4 more health journalists.
Aislinn Antrim
Aislinn Antrim is an associate editorial director at Pharmacy Times and a journalist who connects clinical advances, regulation, and the changing role of pharmacists. She writes pharmacy-centered health coverage on chronic disease therapeutics, specialty and oncology care, workforce pressures, and advocacy. Her reporting explains FDA actions, policy shifts, drug pipelines, and the real-world effects of new evidence on patient care and pharmacy practice. She often uses interviews and expert conversations to show how pharmacists improve adherence, manage side effects, navigate access and benefits, and coordinate care with prescribers. She also covers burnout, staffing strain, and the future of pharmacy practice, with an eye on how policy and economics shape work at the dispenser.
Alex Cabrero
Alex Cabrero is an Emmy award-winning KSL TV reporter who covers where health, safety and community life meet, always focused on how decisions and events affect everyday people. He has been with KSL since 2004, bringing long experience in breaking news, public service coverage and human-centered features. His beat includes public health, emergency response, technology, local infrastructure, environment and science, framed through community well-being and resilience. He reports on issues like mental health initiatives, law enforcement staffing, environmental hazards, rescues, wildfire detection tools, land-use fights and scientific discoveries, making technical and policy details clear for a general audience.
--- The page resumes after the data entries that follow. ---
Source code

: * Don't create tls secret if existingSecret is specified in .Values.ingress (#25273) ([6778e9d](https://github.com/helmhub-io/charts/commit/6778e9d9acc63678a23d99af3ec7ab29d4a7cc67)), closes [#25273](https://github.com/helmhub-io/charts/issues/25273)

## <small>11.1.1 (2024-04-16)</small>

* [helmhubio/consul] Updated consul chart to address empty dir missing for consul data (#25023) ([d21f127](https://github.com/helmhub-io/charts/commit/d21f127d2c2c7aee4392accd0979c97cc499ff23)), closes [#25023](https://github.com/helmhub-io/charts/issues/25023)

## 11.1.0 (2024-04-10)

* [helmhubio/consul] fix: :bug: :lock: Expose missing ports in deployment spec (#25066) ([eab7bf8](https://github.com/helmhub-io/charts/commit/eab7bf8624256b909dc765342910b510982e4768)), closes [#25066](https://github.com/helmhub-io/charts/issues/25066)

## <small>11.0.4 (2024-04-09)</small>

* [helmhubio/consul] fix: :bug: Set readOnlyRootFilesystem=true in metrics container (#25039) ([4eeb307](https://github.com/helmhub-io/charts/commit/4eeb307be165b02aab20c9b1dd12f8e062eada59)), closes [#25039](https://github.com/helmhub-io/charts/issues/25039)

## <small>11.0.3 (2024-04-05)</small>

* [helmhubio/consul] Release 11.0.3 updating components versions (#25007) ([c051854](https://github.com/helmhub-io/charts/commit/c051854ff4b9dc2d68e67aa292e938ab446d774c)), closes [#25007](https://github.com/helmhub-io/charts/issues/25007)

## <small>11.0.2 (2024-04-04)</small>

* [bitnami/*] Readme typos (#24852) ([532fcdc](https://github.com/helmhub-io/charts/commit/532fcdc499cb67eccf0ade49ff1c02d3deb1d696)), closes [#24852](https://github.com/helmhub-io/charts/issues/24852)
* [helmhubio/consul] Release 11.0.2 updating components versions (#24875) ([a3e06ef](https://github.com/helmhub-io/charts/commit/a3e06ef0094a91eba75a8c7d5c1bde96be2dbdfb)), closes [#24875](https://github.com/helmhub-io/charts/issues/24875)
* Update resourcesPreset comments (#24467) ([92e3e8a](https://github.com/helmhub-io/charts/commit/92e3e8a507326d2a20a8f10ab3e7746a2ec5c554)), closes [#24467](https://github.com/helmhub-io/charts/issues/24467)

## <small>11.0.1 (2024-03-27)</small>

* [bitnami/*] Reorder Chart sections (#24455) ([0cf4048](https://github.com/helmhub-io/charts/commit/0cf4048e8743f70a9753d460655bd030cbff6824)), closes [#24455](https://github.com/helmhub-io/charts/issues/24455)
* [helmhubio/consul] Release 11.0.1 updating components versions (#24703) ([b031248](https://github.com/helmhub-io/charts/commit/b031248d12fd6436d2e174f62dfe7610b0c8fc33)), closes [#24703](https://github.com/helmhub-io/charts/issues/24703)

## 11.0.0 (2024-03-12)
He also produces many positive, everyday-life features on families, veterans, farmers, sports and local traditions. His style is direct and conversational, often built around a central person or family whose experience carries the story across TV, digital and social platforms.
Allison Palmer
Allison Palmer stands out for turning complex microbiome and brain-health research into clear, service stories tied to everyday habits. She covers health, wellness and lifestyle topics for The Sacramento Bee, focusing on emerging trends that help readers build positive, sustainable routines. Her reporting on the gut microbiome and healthy aging uses vivid case studies, including a rare supercentenarian, to connect diet, bacterial communities and longevity to daily eating choices. Another strand of her work examines oral bacteria and brain health, linking gum infections to changes in brain tissue and to simple oral-care practices. Since 2024, her wellness coverage has appeared across the McClatchy network, alongside pieces on technology, travel, lifestyle and commerce. She favors reported explainers with direct takeaways, keeps scientific detail intact, and strips away jargon to help readers build realistic long-term habits.
Alyssa Kelly
Alyssa Kelly reports on health and emotional local stories that show how everyday experiences shape people’s sense of safety and wellbeing. They work in the digital newsroom at TV6 & FOX UP, contributing text and video pieces on community life and public interest topics. Their beat centers on health and safety in ordinary settings, especially outdoors, and on animal and family stories tied to wellbeing and memory. They cover issues like tick exposure during routine park visits and long-term pet disappearances and reunions, using specific details, clear timelines, and direct quotes to make the stakes feel immediate and personal. Kelly’s headlines often foreground quoted phrases from families and pet owners, giving their reporting a conversational, human-centered tone. They also collaborate with other reporters on health and safety stories that connect individual cases to wider public concerns.